DESCRIPTION (provided by applicant): Several lines of evidence imply that autism, epilepsy, and schizophrenia may share some underlying brain abnormalities. Recent genetic studies suggest that mutations of Caspr2, gene product of CNTNAP2, increase the disease risk of these common manifestations. At the protein level, the role of Caspr2 in the rodent peripheral nervous system is established. In the human CNS, however, no information on the role of this protein and its neuronal location is thus far available. Recent studies suggest that Caspr2 is a key molecule in cell-cell interactions important for normal neuronal function and cortical development. To understand the structure of this protein and its functions in the human brain, we propose the following: 1) Study the three-dimensional structure of the extracellular domain of Caspr2. As the atomic structure of a protein drives its function, Caspr2 structure will enable us to improve our understanding of the biology of this neuronal protein and to predict how mutations linked to a disease state affect Caspr2 structure and function, thus setting the basis for future drug targets identification for epilepsy and autism. 2) Investigate the role of Caspr2 in hippocampal neurons and the biochemical and cellular consequences of mutations of human Caspr2 linked to ASD. Because mutations found in the human population affect the biological function of Caspr2, analysis of these mutations promises to yield critical insights into the neuronal anomalies that give rise to aberrations in neuronal connectivity, and may provide a basis for designing specific therapeutic interventions. PUBLIC HEALTH RELEVANCE: Several lines of evidence indicate that autism, epilepsy, ADHD, Tourette syndrome, and schizophrenia share some common underlying brain abnormalities. Recent genetic studies suggest that mutations or copy number variation in the CNTNAP2 gene may cause some of these manifestations. The studies of the structure and the deleterious effects of the known mutations of Caspr2 (gene product of CNTNAP2) will help understanding the biology of this neuronal protein and predict how mutations linked to a disease state affect Caspr2 structure and function. Ultimately, these data will help researchers to develop therapeutic strategies to modify protein biosynthesis, processing, or adhesive properties of the partnering proteins to ameliorate these disorders.

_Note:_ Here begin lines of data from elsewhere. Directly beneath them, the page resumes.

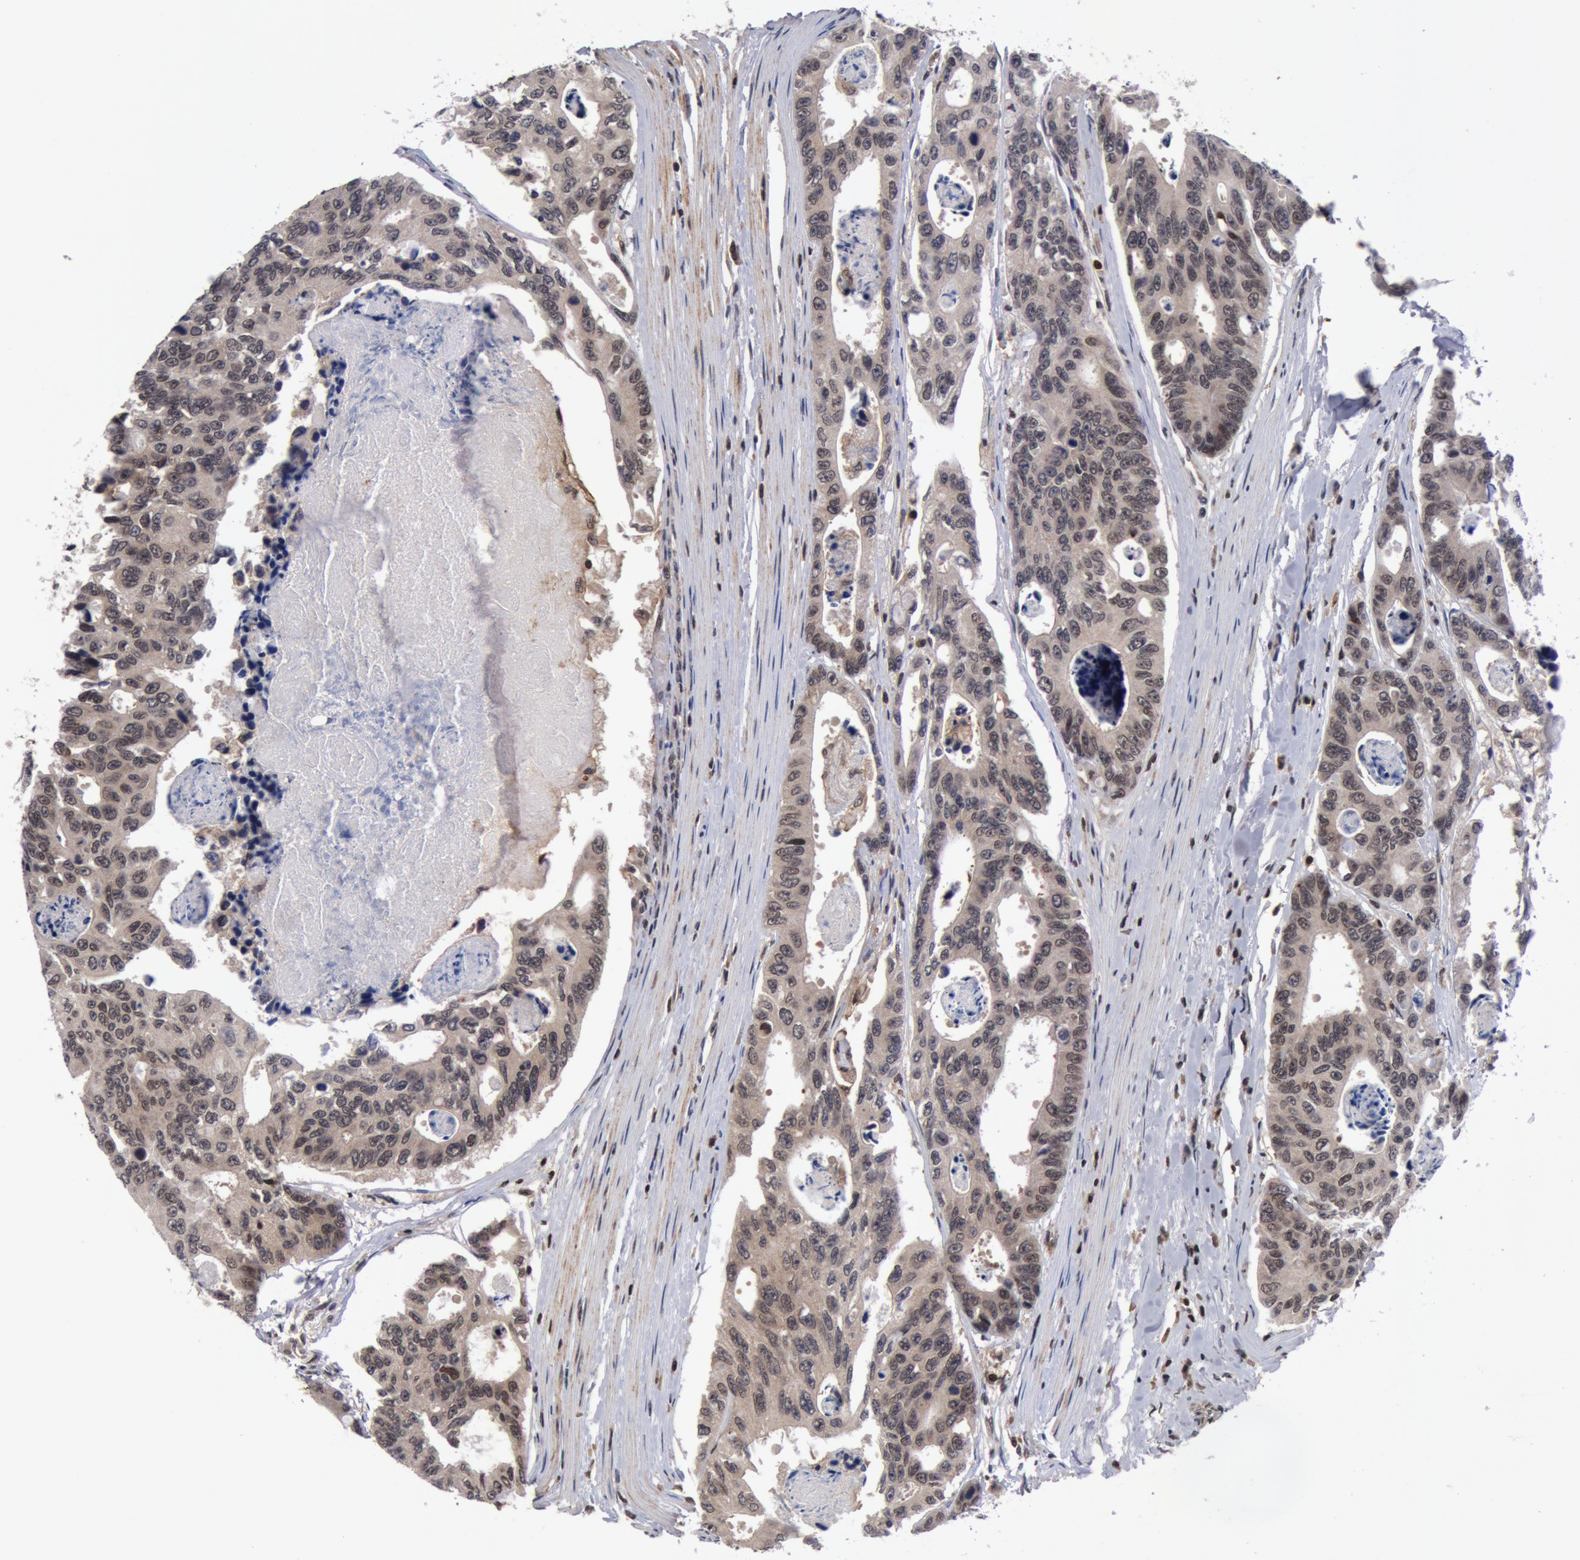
{"staining": {"intensity": "weak", "quantity": "<25%", "location": "cytoplasmic/membranous"}, "tissue": "colorectal cancer", "cell_type": "Tumor cells", "image_type": "cancer", "snomed": [{"axis": "morphology", "description": "Adenocarcinoma, NOS"}, {"axis": "topography", "description": "Colon"}], "caption": "An image of colorectal adenocarcinoma stained for a protein displays no brown staining in tumor cells.", "gene": "ZNF350", "patient": {"sex": "female", "age": 86}}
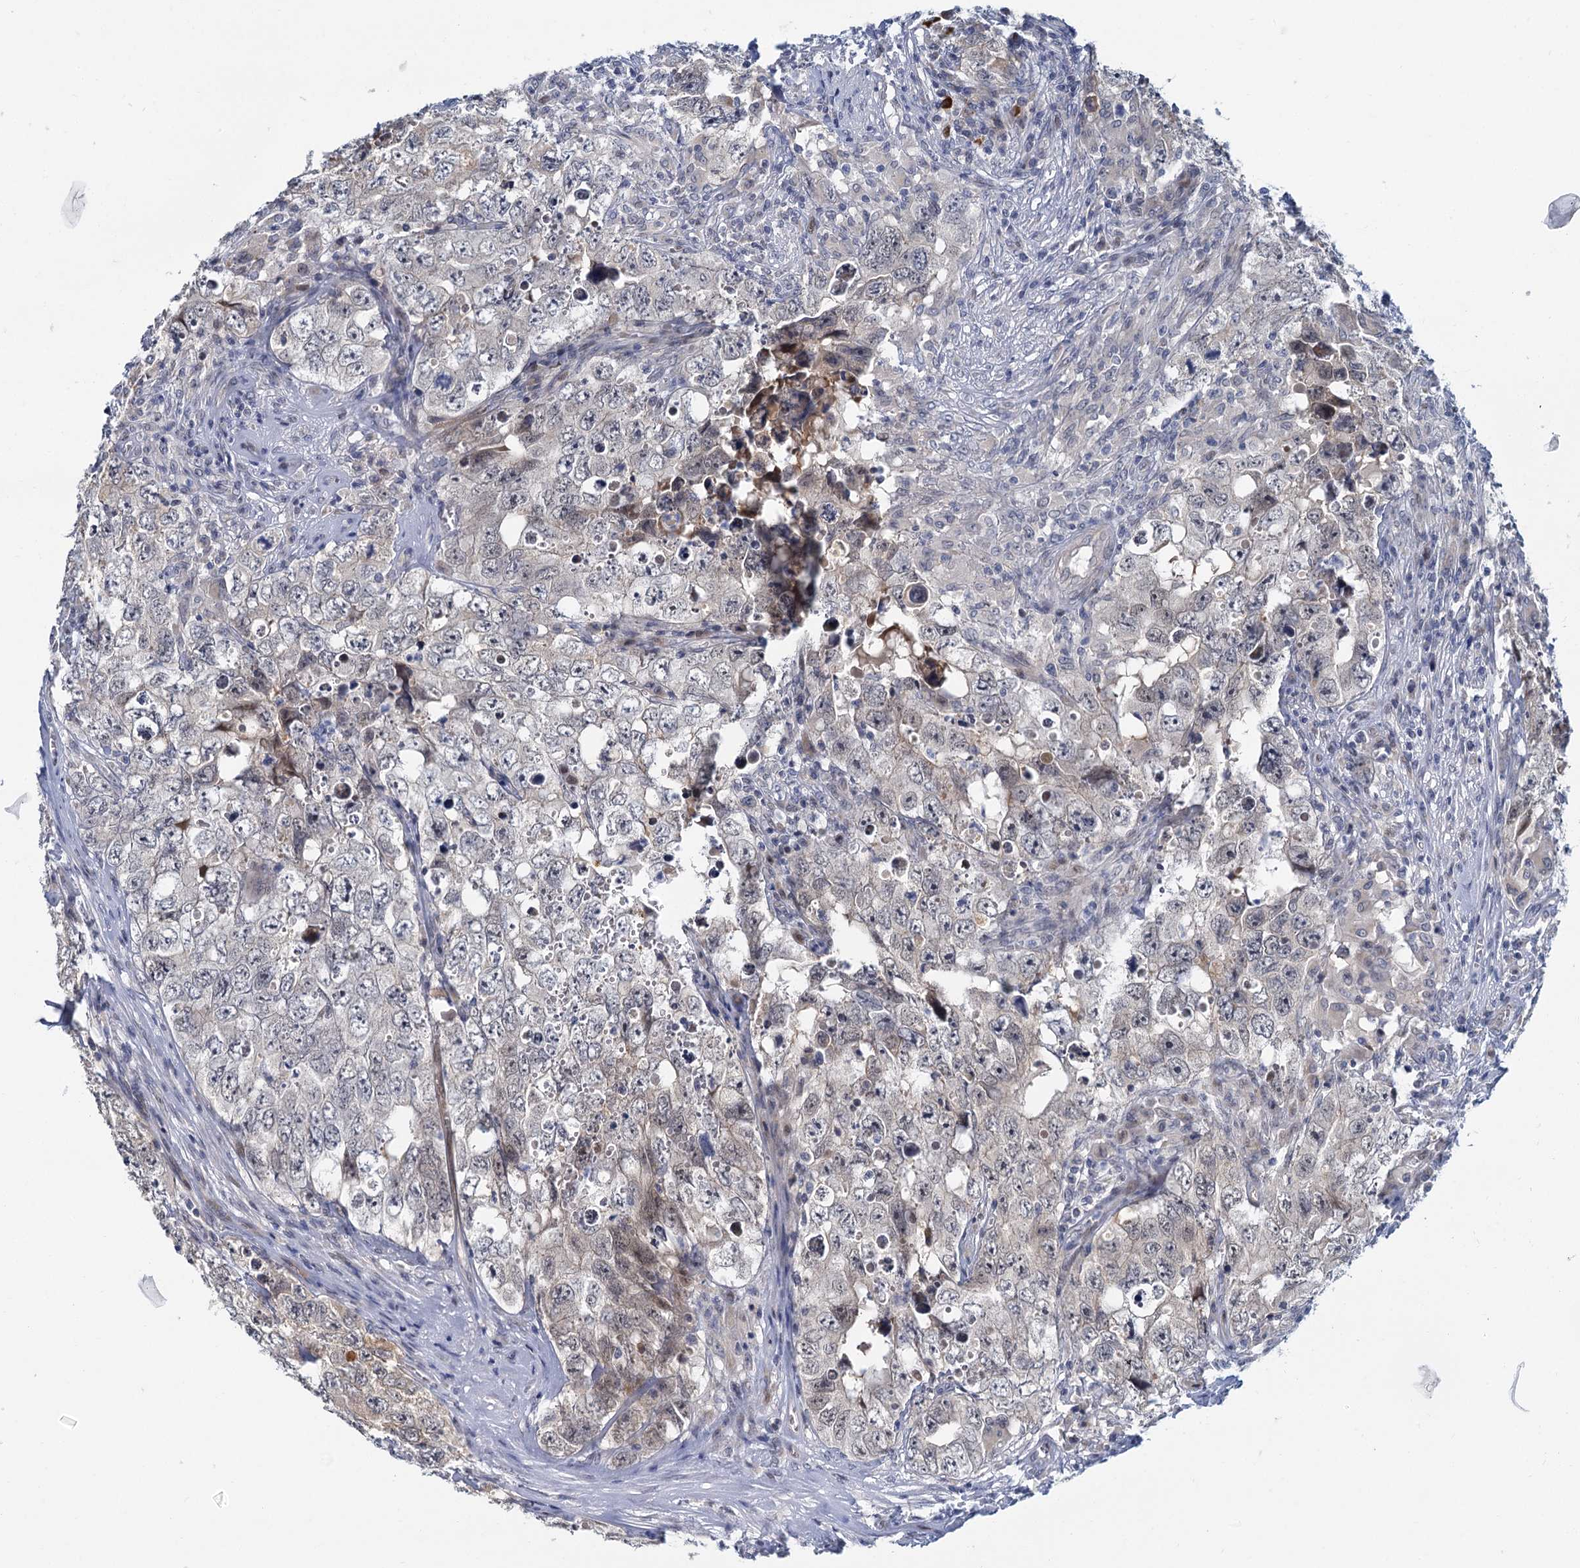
{"staining": {"intensity": "negative", "quantity": "none", "location": "none"}, "tissue": "testis cancer", "cell_type": "Tumor cells", "image_type": "cancer", "snomed": [{"axis": "morphology", "description": "Seminoma, NOS"}, {"axis": "morphology", "description": "Carcinoma, Embryonal, NOS"}, {"axis": "topography", "description": "Testis"}], "caption": "The histopathology image exhibits no staining of tumor cells in testis cancer.", "gene": "ACRBP", "patient": {"sex": "male", "age": 43}}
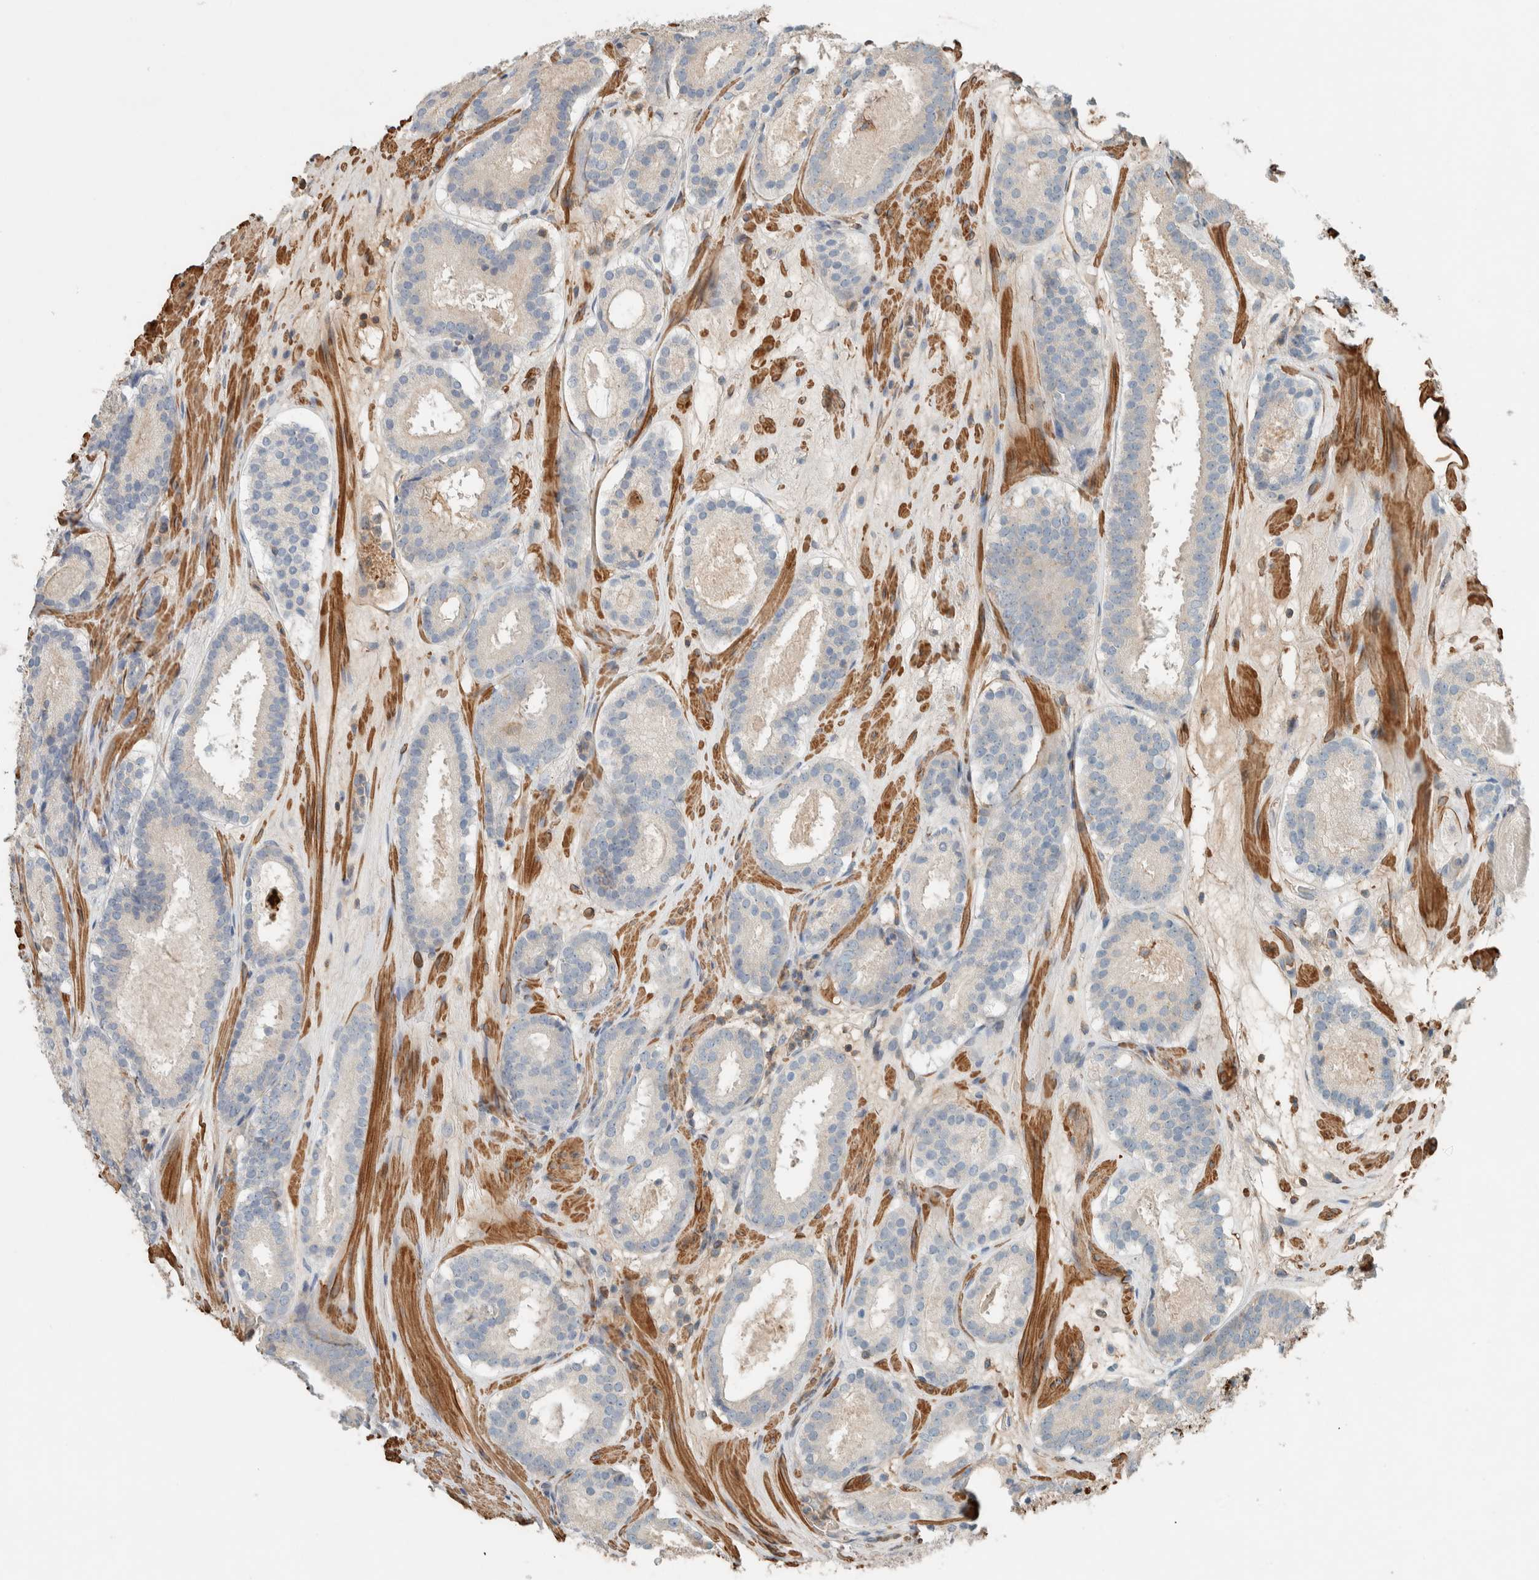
{"staining": {"intensity": "negative", "quantity": "none", "location": "none"}, "tissue": "prostate cancer", "cell_type": "Tumor cells", "image_type": "cancer", "snomed": [{"axis": "morphology", "description": "Adenocarcinoma, Low grade"}, {"axis": "topography", "description": "Prostate"}], "caption": "A high-resolution histopathology image shows IHC staining of prostate cancer (low-grade adenocarcinoma), which exhibits no significant positivity in tumor cells.", "gene": "CTBP2", "patient": {"sex": "male", "age": 69}}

描述(由申请人提供)：几行证据表明，自闭症、癫痫和精神分裂症可能共享一些潜在的大脑异常。最近的遗传学研究表明，CNTNAP2的基因产物Caspr2的突变增加了这些常见症状的患病风险。在蛋白质水平上，确定了Caspr2在啮齿动物周围神经系统中的作用。然而，到目前为止，在人类中枢神经系统中，还没有关于该蛋白的作用及其神经元位置的信息。最近的研究表明，Caspr2是细胞间相互作用的关键分子，对正常的神经元功能和皮质发育至关重要。为了了解该蛋白的结构及其在人脑中的功能，我们提出了以下建议：1)研究Caspr2胞外结构域的三维结构。由于蛋白质的原子结构驱动其功能，Caspr2结构将使我们能够更好地理解这种神经元蛋白质的生物学特性，并预测与疾病状态相关的突变如何影响Caspr2结构和功能，从而为未来癫痫和自闭症的药物靶点识别奠定基础。2)研究Caspr2在海马神经元中的作用以及与ASD相关的人Caspr2突变的生化和细胞后果。由于在人类群体中发现的突变会影响Caspr2的生物学功能，对这些突变的分析有望对导致神经元连接异常的神经元异常产生关键的见解，并可能为设计特定的治疗干预措施提供基础。 与公共卫生相关：有几条证据表明，自闭症、癫痫、多动症、抽动症和精神分裂症有一些共同的潜在大脑异常。最近的遗传学研究表明，CNTNAP2基因的突变或拷贝数变异可能导致其中一些症状。对Caspr2(CNTNAP2的基因产物)已知突变的结构和危害的研究将有助于了解这种神经元蛋白的生物学特性，并预测与疾病状态相关的突变如何影响Caspr2的结构和功能。最终，这些数据将帮助研究人员开发治疗策略，以改变蛋白质的生物合成、加工或伙伴蛋白质的粘附性，以改善这些疾病。